━━━ TEXT EXCERPT

Bob, all these gadgets look great, but in my opinion they seldom do something drastic, they usually exist to fulfill the owner's feeling of success. What worries me is that they are more costly than the tool itself, and they require so much education and precise use that in the end you spend one hour to set the bits properly, and two minutes to do the job, and then you need a special place for the gadget, and with the extra screws etc you ask yourself two years later what they were for. Trying to make the gadget, has a suspense and a thrill, and even if it does not work, perhaps you realize WHY it doesn't. Ever made a second version of this ?
D


----------



## bobj3 (Jan 17, 2006)

Hi Dimitri

" Ever made a second version of this ? " no not to happy with the 1st. version.. 

But I did see the error of my ways, but maybe some day but I don't think so. 
Not that great of a fixture for the router ..it's like adding a 2nd. pair of wheels to the rear of the truck, just not needed ..

Wheels,,,Note I have done that to LOL just for kicks but I'm back to just one pair now LOL

========


Dimitri M said:


> Bob, all these gadgets look great, but in my opinion they seldom do something drastic, they usually exist to fulfill the owner's feeling of success. What worries me is that they are more costly than the tool itself, and they require so much education and precise use that in the end you spend one hour to set the bits properly, and two minutes to do the job, and then you need a special place for the gadget, and with the extra screws etc you ask yourself two years later what they were for. Trying to make the gadget, has a suspense and a thrill, and even if it does not work, perhaps you realize WHY it doesn't. Ever made a second version of this ?
> D


----------

━━━━━━
━━━ DATASET EXCERPTS

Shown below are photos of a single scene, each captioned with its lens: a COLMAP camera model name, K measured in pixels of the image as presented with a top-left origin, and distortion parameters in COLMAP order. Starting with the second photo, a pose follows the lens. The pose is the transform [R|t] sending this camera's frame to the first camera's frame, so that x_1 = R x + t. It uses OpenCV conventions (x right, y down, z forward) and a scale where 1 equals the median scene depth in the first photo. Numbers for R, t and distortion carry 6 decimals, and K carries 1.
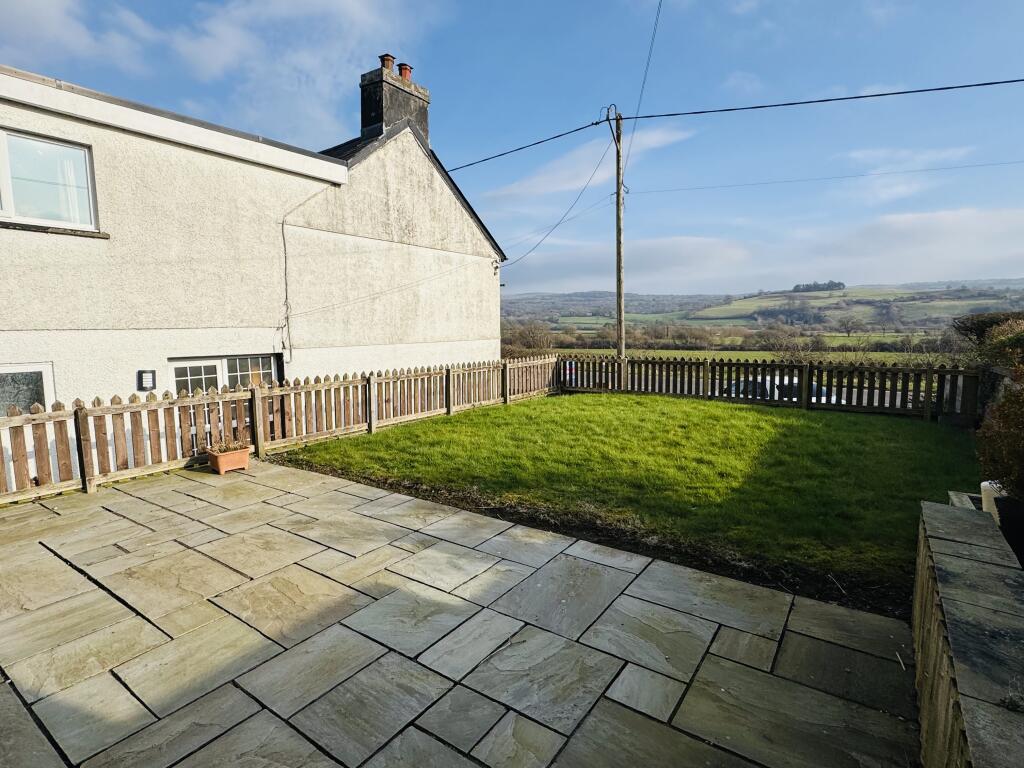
lens RADIAL K [[520.3, 0, 502.7], [0, 520.3, 383.5], [0, 0, 1]] dist [0.003583, 0.000142]
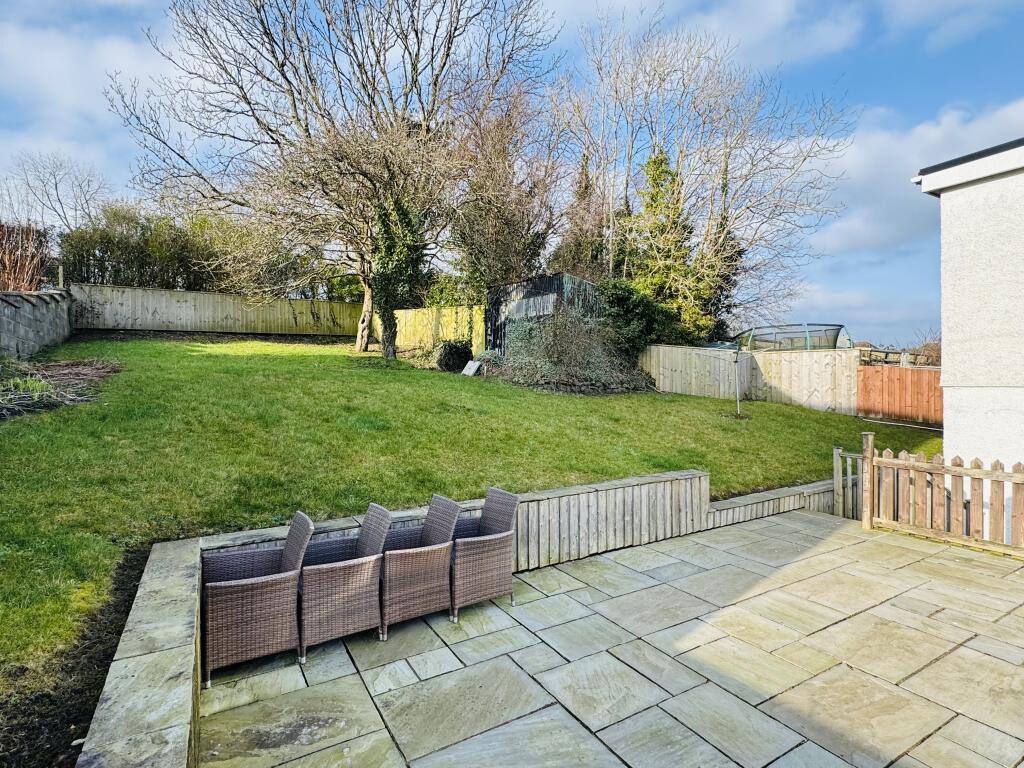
lens RADIAL K [[520.3, 0, 508.0], [0, 520.3, 380.5], [0, 0, 1]] dist [0.003583, 0.000142]
pose [[-0.416188, 0.009483, -0.909229, 0.545050], [-0.088589, 0.994766, 0.050926, -0.106896], [0.904953, 0.101742, -0.413169, 0.693998]]
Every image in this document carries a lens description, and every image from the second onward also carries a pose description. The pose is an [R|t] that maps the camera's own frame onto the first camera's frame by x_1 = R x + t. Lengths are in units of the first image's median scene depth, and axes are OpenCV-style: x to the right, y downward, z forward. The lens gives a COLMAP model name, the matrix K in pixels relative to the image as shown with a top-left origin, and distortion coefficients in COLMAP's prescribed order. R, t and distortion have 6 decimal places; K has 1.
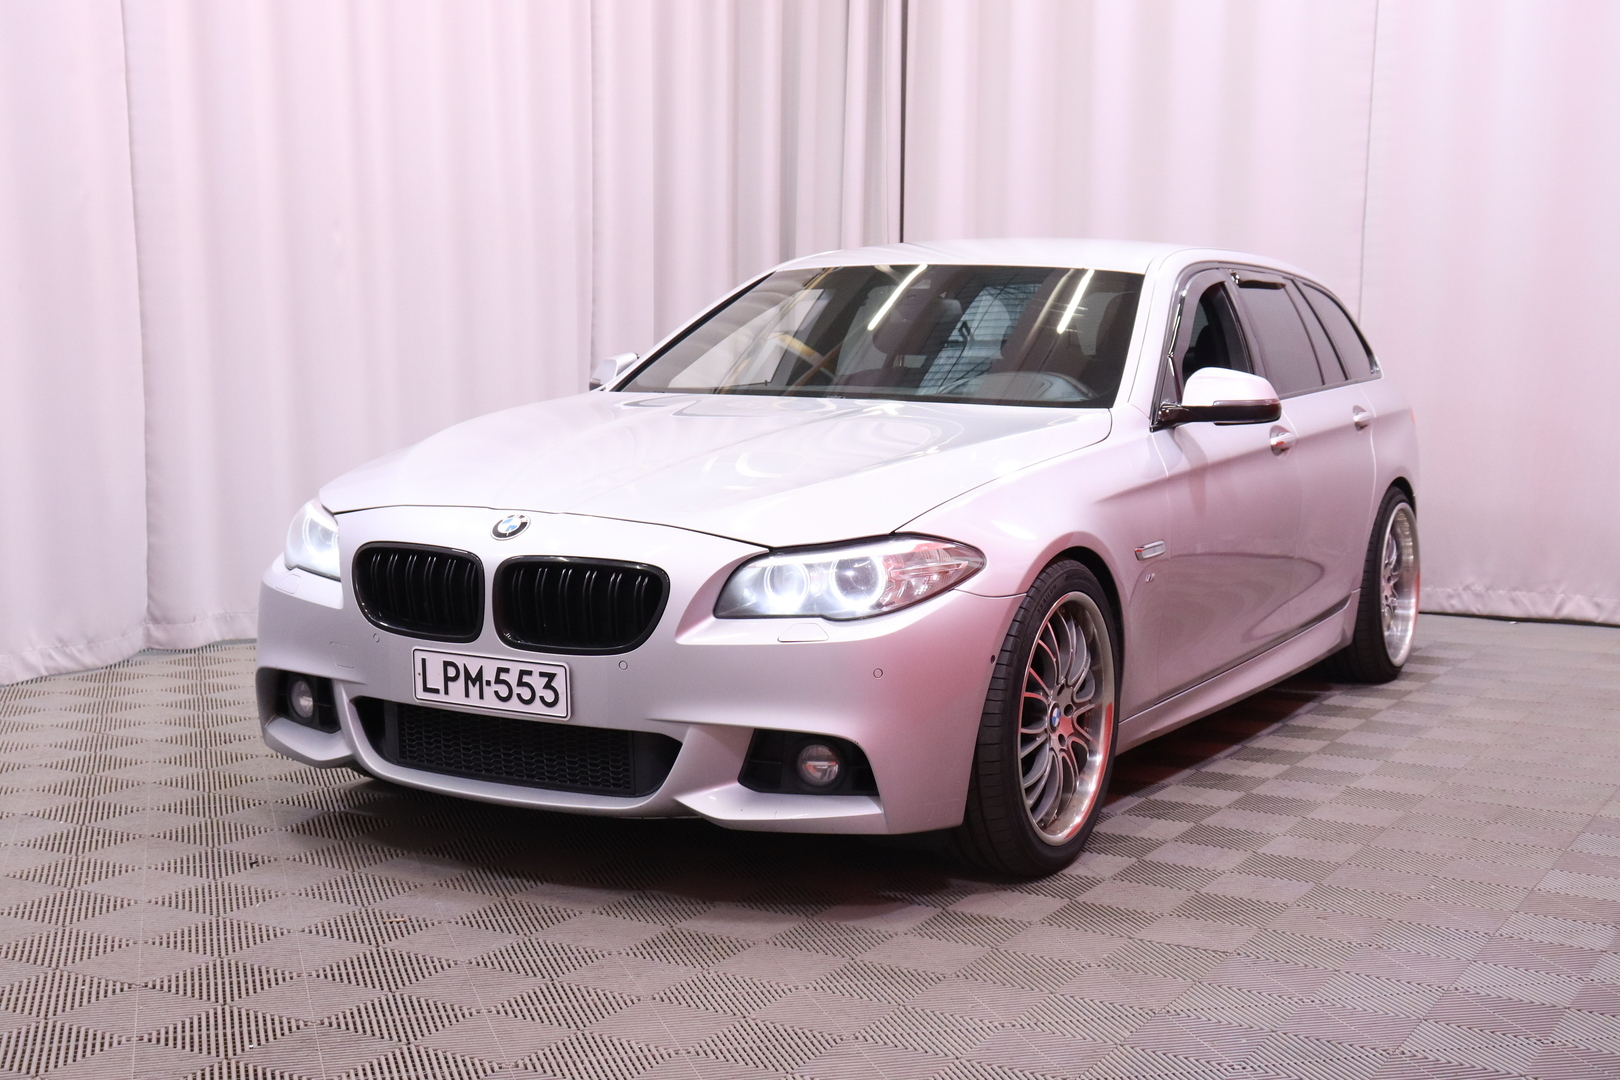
lens RADIAL K [[2211.1, 0, 808.0], [0, 2211.1, 540.6], [0, 0, 1]] dist [-0.040784, 0.000000]
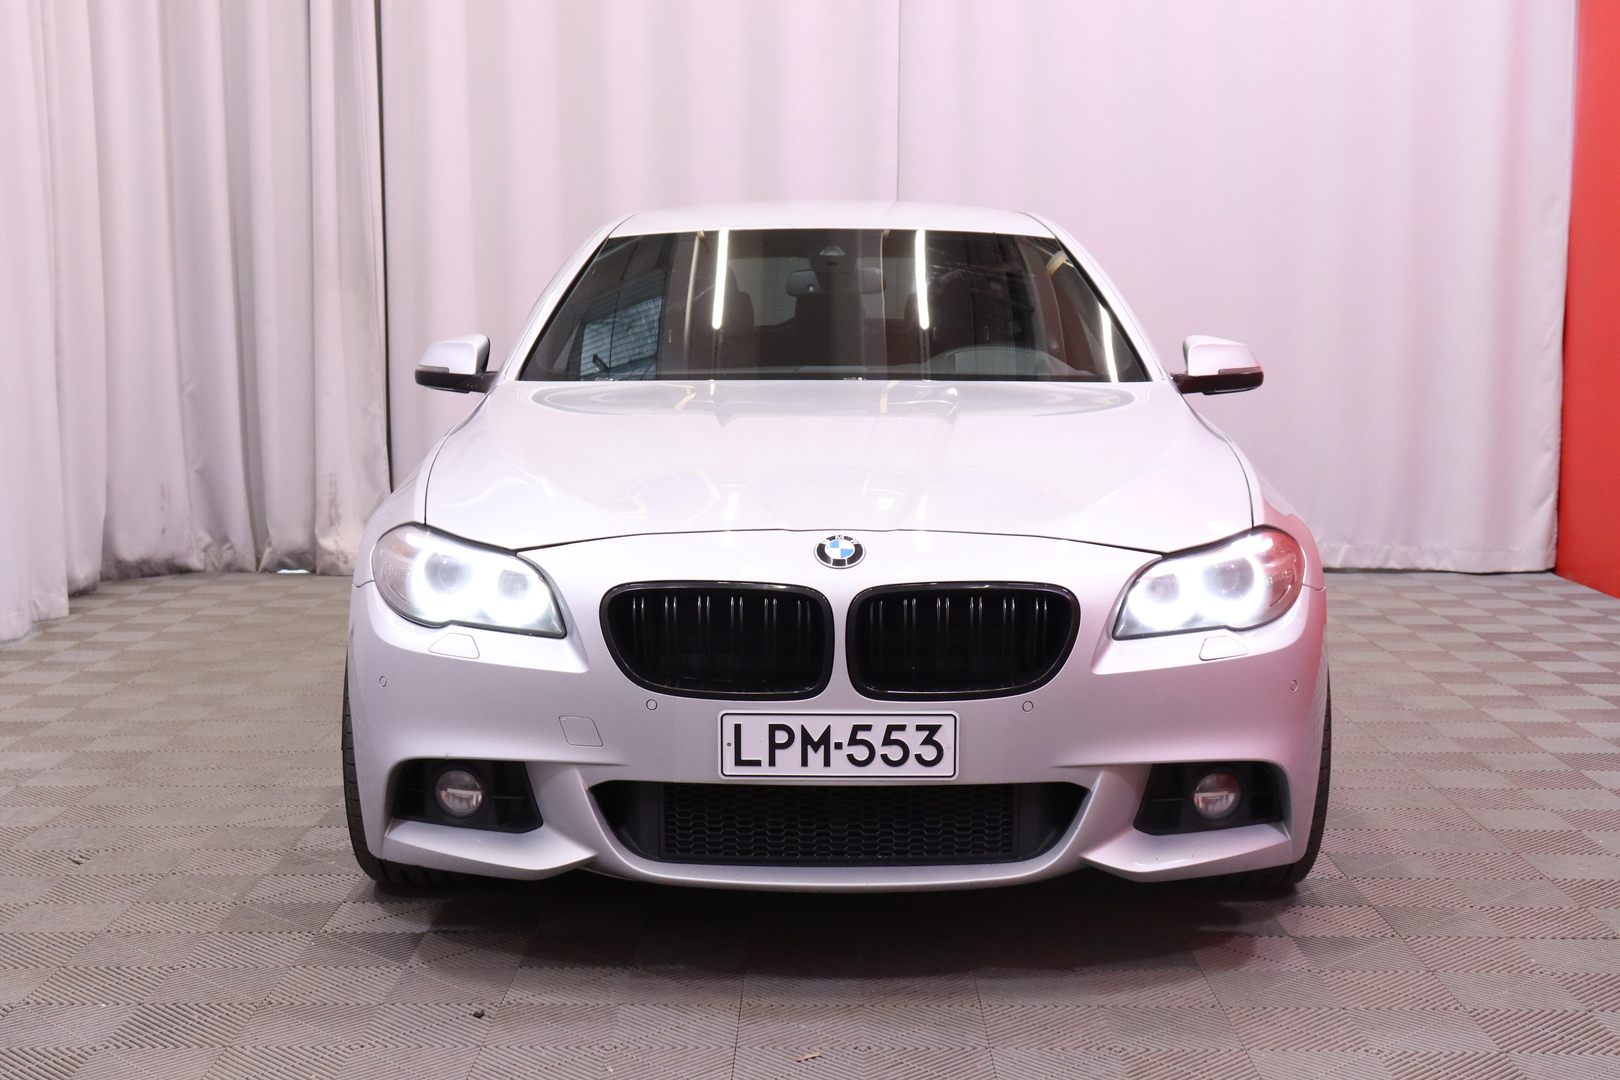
lens RADIAL K [[2211.1, 0, 810.1], [0, 2211.1, 538.2], [0, 0, 1]] dist [-0.040784, 0.000000]
pose [[0.889307, -0.068732, 0.452115, -0.514792], [0.062242, 0.997633, 0.029235, -0.035770], [-0.453055, 0.002141, 0.891480, 0.281684]]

━━━━━━

### ACTIVITY
Reproduce, word for word, everything in the forum thread on router gadgets from "But I did see" down to "not needed ..".

### RESULT OF THE TASK
But I did see the error of my ways, but maybe some day but I don't think so. 
Not that great of a fixture for the router ..it's like adding a 2nd. pair of wheels to the rear of the truck, just not needed ..